Second, I have to make sure that your claim is medically supportable.
Nobody benefits from the launching of a lawsuit that will not survive close scrutiny in court. It is a waste of time and money, for lawyers and their clients. That is why, in New York State, a lawyer bringing a medical malpractice case must attach, to the summons and complaint, a Certificate Of Merit. In order to do so, I have to consult with a physician who knows the relevant area of law, to see if there is merit to the case. Another way of putting it is, the case cannot be frivolous. Often, that physician will want to review all of the records that I reviewed. This review process takes time. And it can take even more time if there are relatively few practitioners of the medical specialty involved, because in a small professional community, a physician will often be reluctant to criticize the work of a colleague.
Third, I have to make sure that it makes economic sense to bring a lawsuit.

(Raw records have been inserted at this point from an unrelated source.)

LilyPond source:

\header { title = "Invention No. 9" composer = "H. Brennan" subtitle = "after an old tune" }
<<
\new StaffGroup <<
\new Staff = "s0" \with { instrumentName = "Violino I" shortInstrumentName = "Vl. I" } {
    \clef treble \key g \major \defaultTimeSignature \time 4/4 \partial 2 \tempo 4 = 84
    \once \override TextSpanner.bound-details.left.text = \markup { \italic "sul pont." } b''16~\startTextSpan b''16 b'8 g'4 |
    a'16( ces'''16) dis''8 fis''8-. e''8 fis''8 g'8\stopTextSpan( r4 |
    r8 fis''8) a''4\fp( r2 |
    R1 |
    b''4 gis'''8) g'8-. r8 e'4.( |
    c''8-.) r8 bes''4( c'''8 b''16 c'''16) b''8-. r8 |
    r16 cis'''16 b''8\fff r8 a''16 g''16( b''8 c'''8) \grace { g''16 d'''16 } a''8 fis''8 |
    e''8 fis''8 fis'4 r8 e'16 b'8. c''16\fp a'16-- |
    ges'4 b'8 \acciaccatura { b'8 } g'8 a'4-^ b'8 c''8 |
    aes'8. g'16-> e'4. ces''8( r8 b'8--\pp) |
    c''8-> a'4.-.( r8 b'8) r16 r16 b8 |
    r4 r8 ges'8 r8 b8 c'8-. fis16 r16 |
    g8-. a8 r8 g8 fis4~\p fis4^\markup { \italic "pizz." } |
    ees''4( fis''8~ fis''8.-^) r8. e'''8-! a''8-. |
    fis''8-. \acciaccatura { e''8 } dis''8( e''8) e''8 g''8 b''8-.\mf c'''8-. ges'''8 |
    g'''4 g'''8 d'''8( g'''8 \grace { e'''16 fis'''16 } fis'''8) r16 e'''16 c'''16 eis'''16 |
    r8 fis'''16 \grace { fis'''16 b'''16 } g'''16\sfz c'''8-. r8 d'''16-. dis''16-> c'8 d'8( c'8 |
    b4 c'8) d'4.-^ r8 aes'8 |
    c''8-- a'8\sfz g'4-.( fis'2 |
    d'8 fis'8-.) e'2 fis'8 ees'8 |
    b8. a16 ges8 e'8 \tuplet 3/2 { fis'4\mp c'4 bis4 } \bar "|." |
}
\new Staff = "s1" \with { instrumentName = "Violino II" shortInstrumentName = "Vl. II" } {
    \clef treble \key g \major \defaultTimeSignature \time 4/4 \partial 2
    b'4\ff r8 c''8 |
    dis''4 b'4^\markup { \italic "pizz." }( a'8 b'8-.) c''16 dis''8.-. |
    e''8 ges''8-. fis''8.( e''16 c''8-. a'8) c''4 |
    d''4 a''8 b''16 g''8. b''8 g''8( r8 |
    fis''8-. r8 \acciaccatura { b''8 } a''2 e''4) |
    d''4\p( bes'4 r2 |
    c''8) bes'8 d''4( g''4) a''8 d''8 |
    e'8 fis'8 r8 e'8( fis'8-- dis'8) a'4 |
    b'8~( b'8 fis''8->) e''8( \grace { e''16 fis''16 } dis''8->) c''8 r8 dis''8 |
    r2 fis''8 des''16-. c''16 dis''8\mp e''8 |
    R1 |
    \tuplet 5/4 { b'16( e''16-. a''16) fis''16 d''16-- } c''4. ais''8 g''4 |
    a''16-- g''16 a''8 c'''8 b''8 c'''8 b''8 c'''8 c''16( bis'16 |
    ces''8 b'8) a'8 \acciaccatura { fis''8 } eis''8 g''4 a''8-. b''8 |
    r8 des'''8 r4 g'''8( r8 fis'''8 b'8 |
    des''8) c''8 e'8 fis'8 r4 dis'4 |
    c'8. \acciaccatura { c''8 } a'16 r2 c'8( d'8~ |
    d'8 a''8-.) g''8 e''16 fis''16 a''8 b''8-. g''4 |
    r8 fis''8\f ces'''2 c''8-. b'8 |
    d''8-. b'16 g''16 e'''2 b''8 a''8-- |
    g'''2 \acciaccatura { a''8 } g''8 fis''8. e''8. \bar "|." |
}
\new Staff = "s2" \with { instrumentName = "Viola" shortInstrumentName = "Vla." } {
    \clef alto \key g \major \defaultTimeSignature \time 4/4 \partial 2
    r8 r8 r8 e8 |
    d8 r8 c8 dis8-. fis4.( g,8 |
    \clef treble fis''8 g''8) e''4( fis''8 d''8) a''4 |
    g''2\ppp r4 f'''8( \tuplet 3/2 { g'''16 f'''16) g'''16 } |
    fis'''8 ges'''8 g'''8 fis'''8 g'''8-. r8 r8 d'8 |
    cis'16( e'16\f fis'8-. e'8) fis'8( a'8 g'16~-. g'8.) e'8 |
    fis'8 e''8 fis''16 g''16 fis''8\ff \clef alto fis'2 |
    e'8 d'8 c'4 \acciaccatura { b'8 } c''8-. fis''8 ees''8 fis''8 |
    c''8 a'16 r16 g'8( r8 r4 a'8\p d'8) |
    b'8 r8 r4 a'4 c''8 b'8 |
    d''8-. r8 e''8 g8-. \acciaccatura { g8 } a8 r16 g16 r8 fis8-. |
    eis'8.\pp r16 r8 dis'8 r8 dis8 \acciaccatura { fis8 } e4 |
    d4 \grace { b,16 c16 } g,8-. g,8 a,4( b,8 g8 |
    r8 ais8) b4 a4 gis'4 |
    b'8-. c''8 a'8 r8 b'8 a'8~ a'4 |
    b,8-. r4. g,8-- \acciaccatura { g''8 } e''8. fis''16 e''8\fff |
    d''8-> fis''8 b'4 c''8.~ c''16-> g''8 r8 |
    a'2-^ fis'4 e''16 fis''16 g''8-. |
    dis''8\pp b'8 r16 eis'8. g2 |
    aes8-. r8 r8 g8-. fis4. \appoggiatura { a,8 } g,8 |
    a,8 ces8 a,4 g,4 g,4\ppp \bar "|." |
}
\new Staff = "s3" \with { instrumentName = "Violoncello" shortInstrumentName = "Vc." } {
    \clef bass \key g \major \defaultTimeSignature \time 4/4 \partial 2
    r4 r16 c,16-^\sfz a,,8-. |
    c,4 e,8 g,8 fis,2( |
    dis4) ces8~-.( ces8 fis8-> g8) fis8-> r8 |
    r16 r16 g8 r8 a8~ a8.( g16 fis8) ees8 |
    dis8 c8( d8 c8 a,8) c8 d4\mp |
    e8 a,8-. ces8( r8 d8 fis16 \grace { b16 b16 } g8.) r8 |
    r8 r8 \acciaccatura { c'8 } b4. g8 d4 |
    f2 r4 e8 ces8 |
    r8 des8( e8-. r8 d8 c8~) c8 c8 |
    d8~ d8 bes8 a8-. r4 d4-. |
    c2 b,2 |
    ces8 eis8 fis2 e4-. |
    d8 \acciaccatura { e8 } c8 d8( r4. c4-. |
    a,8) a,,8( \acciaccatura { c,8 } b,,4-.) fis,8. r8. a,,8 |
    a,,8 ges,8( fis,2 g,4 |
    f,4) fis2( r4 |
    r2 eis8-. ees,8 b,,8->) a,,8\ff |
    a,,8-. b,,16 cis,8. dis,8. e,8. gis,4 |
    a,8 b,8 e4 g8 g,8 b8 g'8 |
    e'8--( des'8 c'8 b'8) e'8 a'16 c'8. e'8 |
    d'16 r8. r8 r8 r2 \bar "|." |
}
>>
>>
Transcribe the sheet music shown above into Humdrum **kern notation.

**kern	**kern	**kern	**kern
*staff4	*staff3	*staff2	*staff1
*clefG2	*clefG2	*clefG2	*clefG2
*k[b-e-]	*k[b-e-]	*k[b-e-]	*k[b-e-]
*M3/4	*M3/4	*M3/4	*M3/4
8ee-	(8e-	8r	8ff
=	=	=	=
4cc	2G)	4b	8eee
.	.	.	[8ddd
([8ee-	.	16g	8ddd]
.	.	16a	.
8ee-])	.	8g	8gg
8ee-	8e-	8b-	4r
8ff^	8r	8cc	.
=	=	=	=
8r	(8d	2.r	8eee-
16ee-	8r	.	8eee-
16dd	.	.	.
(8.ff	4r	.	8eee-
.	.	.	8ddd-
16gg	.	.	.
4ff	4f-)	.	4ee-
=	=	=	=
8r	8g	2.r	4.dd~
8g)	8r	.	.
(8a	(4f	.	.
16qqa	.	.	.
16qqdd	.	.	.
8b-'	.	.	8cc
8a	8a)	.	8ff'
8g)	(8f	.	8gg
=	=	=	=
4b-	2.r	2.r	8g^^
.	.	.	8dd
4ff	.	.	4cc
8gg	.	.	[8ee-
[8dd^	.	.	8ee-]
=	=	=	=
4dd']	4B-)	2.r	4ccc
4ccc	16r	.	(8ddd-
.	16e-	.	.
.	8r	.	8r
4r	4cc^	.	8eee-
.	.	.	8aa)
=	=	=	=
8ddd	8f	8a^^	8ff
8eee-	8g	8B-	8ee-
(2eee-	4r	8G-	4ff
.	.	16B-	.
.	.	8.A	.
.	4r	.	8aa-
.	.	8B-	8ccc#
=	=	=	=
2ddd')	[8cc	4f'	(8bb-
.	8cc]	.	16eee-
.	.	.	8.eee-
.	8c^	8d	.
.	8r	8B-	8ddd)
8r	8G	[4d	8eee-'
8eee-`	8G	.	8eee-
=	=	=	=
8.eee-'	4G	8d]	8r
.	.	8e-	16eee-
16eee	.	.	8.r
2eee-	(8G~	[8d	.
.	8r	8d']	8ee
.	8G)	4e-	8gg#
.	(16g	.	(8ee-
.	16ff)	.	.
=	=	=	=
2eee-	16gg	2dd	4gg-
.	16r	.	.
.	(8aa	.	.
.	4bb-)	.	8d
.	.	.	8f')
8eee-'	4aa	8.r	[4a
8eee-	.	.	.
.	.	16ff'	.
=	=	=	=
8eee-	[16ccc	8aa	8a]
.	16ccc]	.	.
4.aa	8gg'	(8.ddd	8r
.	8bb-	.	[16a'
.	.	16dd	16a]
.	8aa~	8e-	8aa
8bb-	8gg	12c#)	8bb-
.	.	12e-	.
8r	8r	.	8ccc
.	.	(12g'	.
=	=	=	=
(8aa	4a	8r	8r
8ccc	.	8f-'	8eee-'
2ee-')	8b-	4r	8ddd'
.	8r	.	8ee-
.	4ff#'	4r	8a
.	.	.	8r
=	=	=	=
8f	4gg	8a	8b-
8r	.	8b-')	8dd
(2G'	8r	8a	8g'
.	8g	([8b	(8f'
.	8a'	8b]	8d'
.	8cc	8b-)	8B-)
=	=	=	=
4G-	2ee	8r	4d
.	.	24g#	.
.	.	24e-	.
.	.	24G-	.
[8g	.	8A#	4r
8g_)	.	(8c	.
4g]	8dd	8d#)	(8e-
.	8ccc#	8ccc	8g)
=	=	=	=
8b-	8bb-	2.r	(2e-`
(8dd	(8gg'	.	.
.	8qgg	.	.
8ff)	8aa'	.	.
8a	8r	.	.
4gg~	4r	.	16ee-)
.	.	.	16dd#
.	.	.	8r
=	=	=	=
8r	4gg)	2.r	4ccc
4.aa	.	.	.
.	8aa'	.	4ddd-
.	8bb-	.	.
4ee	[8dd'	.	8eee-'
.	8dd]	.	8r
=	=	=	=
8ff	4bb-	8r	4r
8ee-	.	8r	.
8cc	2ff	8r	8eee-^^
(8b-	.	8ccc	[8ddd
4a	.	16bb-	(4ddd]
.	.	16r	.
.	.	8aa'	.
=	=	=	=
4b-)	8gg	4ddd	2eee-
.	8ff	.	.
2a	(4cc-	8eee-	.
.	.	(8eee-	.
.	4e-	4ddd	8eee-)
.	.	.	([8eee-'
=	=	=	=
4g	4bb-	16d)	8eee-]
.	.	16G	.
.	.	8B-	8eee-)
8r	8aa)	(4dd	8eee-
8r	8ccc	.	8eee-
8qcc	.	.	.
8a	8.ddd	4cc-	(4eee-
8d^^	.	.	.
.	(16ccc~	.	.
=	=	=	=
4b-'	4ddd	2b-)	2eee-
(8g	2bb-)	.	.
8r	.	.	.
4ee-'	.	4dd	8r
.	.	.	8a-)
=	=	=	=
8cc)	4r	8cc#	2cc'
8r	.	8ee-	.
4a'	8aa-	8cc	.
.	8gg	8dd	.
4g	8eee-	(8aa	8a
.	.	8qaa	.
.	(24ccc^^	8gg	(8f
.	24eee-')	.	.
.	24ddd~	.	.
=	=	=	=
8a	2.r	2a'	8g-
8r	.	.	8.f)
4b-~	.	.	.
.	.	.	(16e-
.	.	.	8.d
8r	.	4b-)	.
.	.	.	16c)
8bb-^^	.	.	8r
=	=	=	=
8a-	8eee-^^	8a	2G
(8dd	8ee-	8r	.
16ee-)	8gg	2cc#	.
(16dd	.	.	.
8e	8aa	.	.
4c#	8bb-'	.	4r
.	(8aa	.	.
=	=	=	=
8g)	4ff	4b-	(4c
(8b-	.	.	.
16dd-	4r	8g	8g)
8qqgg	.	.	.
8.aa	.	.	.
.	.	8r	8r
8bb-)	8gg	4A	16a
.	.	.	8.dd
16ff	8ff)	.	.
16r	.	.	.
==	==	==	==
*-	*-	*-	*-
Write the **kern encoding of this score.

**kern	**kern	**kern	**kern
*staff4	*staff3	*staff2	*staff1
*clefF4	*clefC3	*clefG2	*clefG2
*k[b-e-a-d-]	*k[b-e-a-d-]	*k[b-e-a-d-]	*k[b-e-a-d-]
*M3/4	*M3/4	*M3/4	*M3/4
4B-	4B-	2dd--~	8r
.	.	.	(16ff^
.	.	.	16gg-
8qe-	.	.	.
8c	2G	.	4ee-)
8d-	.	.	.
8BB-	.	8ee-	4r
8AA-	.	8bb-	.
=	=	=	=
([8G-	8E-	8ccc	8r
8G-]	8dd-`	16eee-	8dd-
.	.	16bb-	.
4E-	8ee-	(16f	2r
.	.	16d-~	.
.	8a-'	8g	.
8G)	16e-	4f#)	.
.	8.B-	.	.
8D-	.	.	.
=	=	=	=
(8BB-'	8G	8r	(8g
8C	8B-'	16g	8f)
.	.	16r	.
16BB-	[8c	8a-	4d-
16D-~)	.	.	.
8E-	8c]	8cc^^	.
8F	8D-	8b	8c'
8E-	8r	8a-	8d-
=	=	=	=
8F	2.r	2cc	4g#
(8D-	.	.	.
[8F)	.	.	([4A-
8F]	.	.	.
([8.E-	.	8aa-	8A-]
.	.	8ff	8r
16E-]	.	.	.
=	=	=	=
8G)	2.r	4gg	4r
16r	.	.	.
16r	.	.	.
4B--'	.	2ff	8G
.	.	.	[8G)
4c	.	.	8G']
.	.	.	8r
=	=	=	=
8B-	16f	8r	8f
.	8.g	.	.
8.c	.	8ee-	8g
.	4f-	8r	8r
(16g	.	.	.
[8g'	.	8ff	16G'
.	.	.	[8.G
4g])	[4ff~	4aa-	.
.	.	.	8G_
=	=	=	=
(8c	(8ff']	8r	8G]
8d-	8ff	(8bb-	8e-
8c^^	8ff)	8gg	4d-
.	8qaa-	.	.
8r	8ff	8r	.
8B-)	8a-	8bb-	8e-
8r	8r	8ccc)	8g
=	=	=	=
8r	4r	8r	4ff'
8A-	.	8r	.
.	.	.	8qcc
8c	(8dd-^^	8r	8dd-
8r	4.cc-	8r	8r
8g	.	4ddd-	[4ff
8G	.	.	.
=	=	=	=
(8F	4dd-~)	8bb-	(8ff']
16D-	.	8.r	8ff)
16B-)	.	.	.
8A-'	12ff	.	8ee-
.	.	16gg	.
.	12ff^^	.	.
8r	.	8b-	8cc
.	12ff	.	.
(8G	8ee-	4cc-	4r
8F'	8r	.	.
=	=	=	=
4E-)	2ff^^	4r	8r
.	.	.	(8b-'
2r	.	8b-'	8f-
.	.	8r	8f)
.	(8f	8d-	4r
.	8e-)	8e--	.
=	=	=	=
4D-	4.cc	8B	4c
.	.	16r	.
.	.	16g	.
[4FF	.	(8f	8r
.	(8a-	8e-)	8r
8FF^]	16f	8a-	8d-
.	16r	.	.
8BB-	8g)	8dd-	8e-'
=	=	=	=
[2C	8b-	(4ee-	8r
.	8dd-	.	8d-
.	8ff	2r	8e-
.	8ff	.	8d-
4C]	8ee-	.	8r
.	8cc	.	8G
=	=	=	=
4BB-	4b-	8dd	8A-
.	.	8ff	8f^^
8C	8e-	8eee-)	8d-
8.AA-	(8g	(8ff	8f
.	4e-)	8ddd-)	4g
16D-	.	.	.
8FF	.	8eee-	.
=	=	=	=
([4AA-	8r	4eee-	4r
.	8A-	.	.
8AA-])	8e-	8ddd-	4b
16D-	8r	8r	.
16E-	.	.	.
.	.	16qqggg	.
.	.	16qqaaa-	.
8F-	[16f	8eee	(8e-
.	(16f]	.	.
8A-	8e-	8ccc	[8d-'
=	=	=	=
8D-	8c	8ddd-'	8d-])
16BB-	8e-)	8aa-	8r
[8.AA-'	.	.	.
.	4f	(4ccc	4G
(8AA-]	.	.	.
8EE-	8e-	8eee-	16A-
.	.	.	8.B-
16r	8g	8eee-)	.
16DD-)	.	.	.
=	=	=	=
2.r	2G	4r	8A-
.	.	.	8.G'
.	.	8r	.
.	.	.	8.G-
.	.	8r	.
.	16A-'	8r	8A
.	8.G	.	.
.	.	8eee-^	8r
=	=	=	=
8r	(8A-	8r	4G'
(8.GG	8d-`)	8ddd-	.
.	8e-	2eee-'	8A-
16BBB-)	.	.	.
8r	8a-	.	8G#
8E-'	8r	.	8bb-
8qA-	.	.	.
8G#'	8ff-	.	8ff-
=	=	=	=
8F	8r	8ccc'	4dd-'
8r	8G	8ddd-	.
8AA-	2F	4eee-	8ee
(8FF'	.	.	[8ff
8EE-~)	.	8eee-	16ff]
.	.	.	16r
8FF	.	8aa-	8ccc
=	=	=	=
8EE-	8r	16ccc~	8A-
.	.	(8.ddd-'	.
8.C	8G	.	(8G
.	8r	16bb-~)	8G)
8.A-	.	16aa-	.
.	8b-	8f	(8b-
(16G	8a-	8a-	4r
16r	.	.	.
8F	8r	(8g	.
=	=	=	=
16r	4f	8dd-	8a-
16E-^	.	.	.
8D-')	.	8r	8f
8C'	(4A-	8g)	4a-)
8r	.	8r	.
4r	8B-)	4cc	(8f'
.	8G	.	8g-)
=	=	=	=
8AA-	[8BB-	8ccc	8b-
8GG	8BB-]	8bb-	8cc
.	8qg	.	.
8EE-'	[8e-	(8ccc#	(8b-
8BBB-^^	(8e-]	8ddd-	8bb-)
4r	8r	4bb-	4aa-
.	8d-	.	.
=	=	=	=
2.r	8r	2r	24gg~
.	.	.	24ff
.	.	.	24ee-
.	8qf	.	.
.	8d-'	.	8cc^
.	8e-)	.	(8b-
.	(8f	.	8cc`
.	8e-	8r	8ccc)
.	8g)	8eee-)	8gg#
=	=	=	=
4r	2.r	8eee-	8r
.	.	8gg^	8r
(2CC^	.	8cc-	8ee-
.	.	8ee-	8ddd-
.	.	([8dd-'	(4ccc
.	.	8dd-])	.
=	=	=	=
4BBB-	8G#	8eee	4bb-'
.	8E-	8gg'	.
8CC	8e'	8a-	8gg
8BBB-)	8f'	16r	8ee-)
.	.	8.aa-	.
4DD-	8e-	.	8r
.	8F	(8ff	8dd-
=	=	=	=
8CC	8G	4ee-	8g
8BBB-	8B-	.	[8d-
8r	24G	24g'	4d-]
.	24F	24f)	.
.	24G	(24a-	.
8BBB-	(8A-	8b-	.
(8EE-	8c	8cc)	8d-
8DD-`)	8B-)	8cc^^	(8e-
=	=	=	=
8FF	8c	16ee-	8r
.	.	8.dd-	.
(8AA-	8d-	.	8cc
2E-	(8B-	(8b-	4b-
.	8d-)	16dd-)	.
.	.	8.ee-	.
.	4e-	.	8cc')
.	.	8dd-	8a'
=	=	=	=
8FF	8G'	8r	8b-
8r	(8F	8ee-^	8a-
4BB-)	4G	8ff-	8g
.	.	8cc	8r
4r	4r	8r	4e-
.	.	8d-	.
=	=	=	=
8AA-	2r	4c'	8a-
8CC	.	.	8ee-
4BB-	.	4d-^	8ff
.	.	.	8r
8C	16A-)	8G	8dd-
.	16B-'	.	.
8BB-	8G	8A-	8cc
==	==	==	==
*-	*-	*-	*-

One of the things I like least about my job is having to tell potential clients who have suffered a significant loss as a result of medical malpractice that it does not make sense to bring a lawsuit. This usually involves the damages aspect of a case. Generally speaking, "damages" are money awards that the wrongdoer in a medical malpractice suit pays when the victim wins a trial, or settles a suit before trial. They are meant to compensate the victim for particular losses, such as: (a) pain and suffering (known as non-economic damages); (b) loss of earnings; and (c) past and future medical care. There are times when a potential client suffers a clear cut case of medical malpractice, but the damages aspect of the case is too limited to warrant the time, mental energy and costs of bringing a lawsuit. Such victims are often better served by filing a complaint with the Department of Health. One of the most egregious examples of the unfairness of our damages laws is the minimal value accorded to wrongful death cases involving elderly, retired people. But that topic will have to await a separate blog post.
In summary, it takes time.
It is frustrating to have to wait. But your lawyer has to take important steps that take time to accomplish, before he can properly evaluate your case.